#### Aim of the task:
Copy the items below word for word, omitting the pictures.

* * * * *

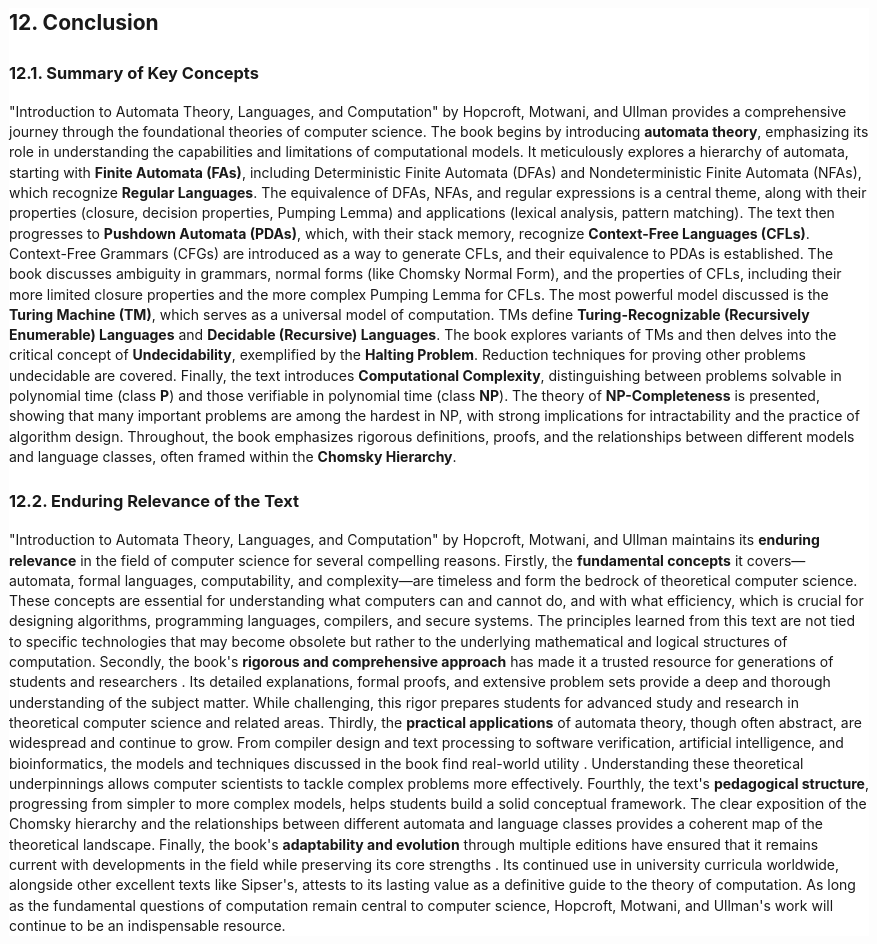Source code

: ## 12. Conclusion
### 12.1. Summary of Key Concepts
"Introduction to Automata Theory, Languages, and Computation" by Hopcroft, Motwani, and Ullman provides a comprehensive journey through the foundational theories of computer science. The book begins by introducing **automata theory**, emphasizing its role in understanding the capabilities and limitations of computational models. It meticulously explores a hierarchy of automata, starting with **Finite Automata (FAs)**, including Deterministic Finite Automata (DFAs) and Nondeterministic Finite Automata (NFAs), which recognize **Regular Languages**. The equivalence of DFAs, NFAs, and regular expressions is a central theme, along with their properties (closure, decision properties, Pumping Lemma) and applications (lexical analysis, pattern matching).
The text then progresses to **Pushdown Automata (PDAs)**, which, with their stack memory, recognize **Context-Free Languages (CFLs)**. Context-Free Grammars (CFGs) are introduced as a way to generate CFLs, and their equivalence to PDAs is established. The book discusses ambiguity in grammars, normal forms (like Chomsky Normal Form), and the properties of CFLs, including their more limited closure properties and the more complex Pumping Lemma for CFLs.
The most powerful model discussed is the **Turing Machine (TM)**, which serves as a universal model of computation. TMs define **Turing-Recognizable (Recursively Enumerable) Languages** and **Decidable (Recursive) Languages**. The book explores variants of TMs and then delves into the critical concept of **Undecidability**, exemplified by the **Halting Problem**. Reduction techniques for proving other problems undecidable are covered.
Finally, the text introduces **Computational Complexity**, distinguishing between problems solvable in polynomial time (class **P**) and those verifiable in polynomial time (class **NP**). The theory of **NP-Completeness** is presented, showing that many important problems are among the hardest in NP, with strong implications for intractability and the practice of algorithm design. Throughout, the book emphasizes rigorous definitions, proofs, and the relationships between different models and language classes, often framed within the **Chomsky Hierarchy**.

### 12.2. Enduring Relevance of the Text
"Introduction to Automata Theory, Languages, and Computation" by Hopcroft, Motwani, and Ullman maintains its **enduring relevance** in the field of computer science for several compelling reasons. Firstly, the **fundamental concepts** it covers—automata, formal languages, computability, and complexity—are timeless and form the bedrock of theoretical computer science. These concepts are essential for understanding what computers can and cannot do, and with what efficiency, which is crucial for designing algorithms, programming languages, compilers, and secure systems. The principles learned from this text are not tied to specific technologies that may become obsolete but rather to the underlying mathematical and logical structures of computation.
Secondly, the book's **rigorous and comprehensive approach** has made it a trusted resource for generations of students and researchers . Its detailed explanations, formal proofs, and extensive problem sets provide a deep and thorough understanding of the subject matter. While challenging, this rigor prepares students for advanced study and research in theoretical computer science and related areas.
Thirdly, the **practical applications** of automata theory, though often abstract, are widespread and continue to grow. From compiler design and text processing to software verification, artificial intelligence, and bioinformatics, the models and techniques discussed in the book find real-world utility . Understanding these theoretical underpinnings allows computer scientists to tackle complex problems more effectively.
Fourthly, the text's **pedagogical structure**, progressing from simpler to more complex models, helps students build a solid conceptual framework. The clear exposition of the Chomsky hierarchy and the relationships between different automata and language classes provides a coherent map of the theoretical landscape.
Finally, the book's **adaptability and evolution** through multiple editions have ensured that it remains current with developments in the field while preserving its core strengths . Its continued use in university curricula worldwide, alongside other excellent texts like Sipser's, attests to its lasting value as a definitive guide to the theory of computation. As long as the fundamental questions of computation remain central to computer science, Hopcroft, Motwani, and Ullman's work will continue to be an indispensable resource.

* * * * *

#### Answer to the problem:
Source code

: ## 12. Conclusion
### 12.1. Summary of Key Concepts
"Introduction to Automata Theory, Languages, and Computation" by Hopcroft, Motwani, and Ullman provides a comprehensive journey through the foundational theories of computer science. The book begins by introducing **automata theory**, emphasizing its role in understanding the capabilities and limitations of computational models. It meticulously explores a hierarchy of automata, starting with **Finite Automata (FAs)**, including Deterministic Finite Automata (DFAs) and Nondeterministic Finite Automata (NFAs), which recognize **Regular Languages**. The equivalence of DFAs, NFAs, and regular expressions is a central theme, along with their properties (closure, decision properties, Pumping Lemma) and applications (lexical analysis, pattern matching).
The text then progresses to **Pushdown Automata (PDAs)**, which, with their stack memory, recognize **Context-Free Languages (CFLs)**. Context-Free Grammars (CFGs) are introduced as a way to generate CFLs, and their equivalence to PDAs is established. The book discusses ambiguity in grammars, normal forms (like Chomsky Normal Form), and the properties of CFLs, including their more limited closure properties and the more complex Pumping Lemma for CFLs.
The most powerful model discussed is the **Turing Machine (TM)**, which serves as a universal model of computation. TMs define **Turing-Recognizable (Recursively Enumerable) Languages** and **Decidable (Recursive) Languages**. The book explores variants of TMs and then delves into the critical concept of **Undecidability**, exemplified by the **Halting Problem**. Reduction techniques for proving other problems undecidable are covered.
Finally, the text introduces **Computational Complexity**, distinguishing between problems solvable in polynomial time (class **P**) and those verifiable in polynomial time (class **NP**). The theory of **NP-Completeness** is presented, showing that many important problems are among the hardest in NP, with strong implications for intractability and the practice of algorithm design. Throughout, the book emphasizes rigorous definitions, proofs, and the relationships between different models and language classes, often framed within the **Chomsky Hierarchy**.

### 12.2. Enduring Relevance of the Text
"Introduction to Automata Theory, Languages, and Computation" by Hopcroft, Motwani, and Ullman maintains its **enduring relevance** in the field of computer science for several compelling reasons. Firstly, the **fundamental concepts** it covers—automata, formal languages, computability, and complexity—are timeless and form the bedrock of theoretical computer science. These concepts are essential for understanding what computers can and cannot do, and with what efficiency, which is crucial for designing algorithms, programming languages, compilers, and secure systems. The principles learned from this text are not tied to specific technologies that may become obsolete but rather to the underlying mathematical and logical structures of computation.
Secondly, the book's **rigorous and comprehensive approach** has made it a trusted resource for generations of students and researchers . Its detailed explanations, formal proofs, and extensive problem sets provide a deep and thorough understanding of the subject matter. While challenging, this rigor prepares students for advanced study and research in theoretical computer science and related areas.
Thirdly, the **practical applications** of automata theory, though often abstract, are widespread and continue to grow. From compiler design and text processing to software verification, artificial intelligence, and bioinformatics, the models and techniques discussed in the book find real-world utility . Understanding these theoretical underpinnings allows computer scientists to tackle complex problems more effectively.
Fourthly, the text's **pedagogical structure**, progressing from simpler to more complex models, helps students build a solid conceptual framework. The clear exposition of the Chomsky hierarchy and the relationships between different automata and language classes provides a coherent map of the theoretical landscape.
Finally, the book's **adaptability and evolution** through multiple editions have ensured that it remains current with developments in the field while preserving its core strengths . Its continued use in university curricula worldwide, alongside other excellent texts like Sipser's, attests to its lasting value as a definitive guide to the theory of computation. As long as the fundamental questions of computation remain central to computer science, Hopcroft, Motwani, and Ullman's work will continue to be an indispensable resource.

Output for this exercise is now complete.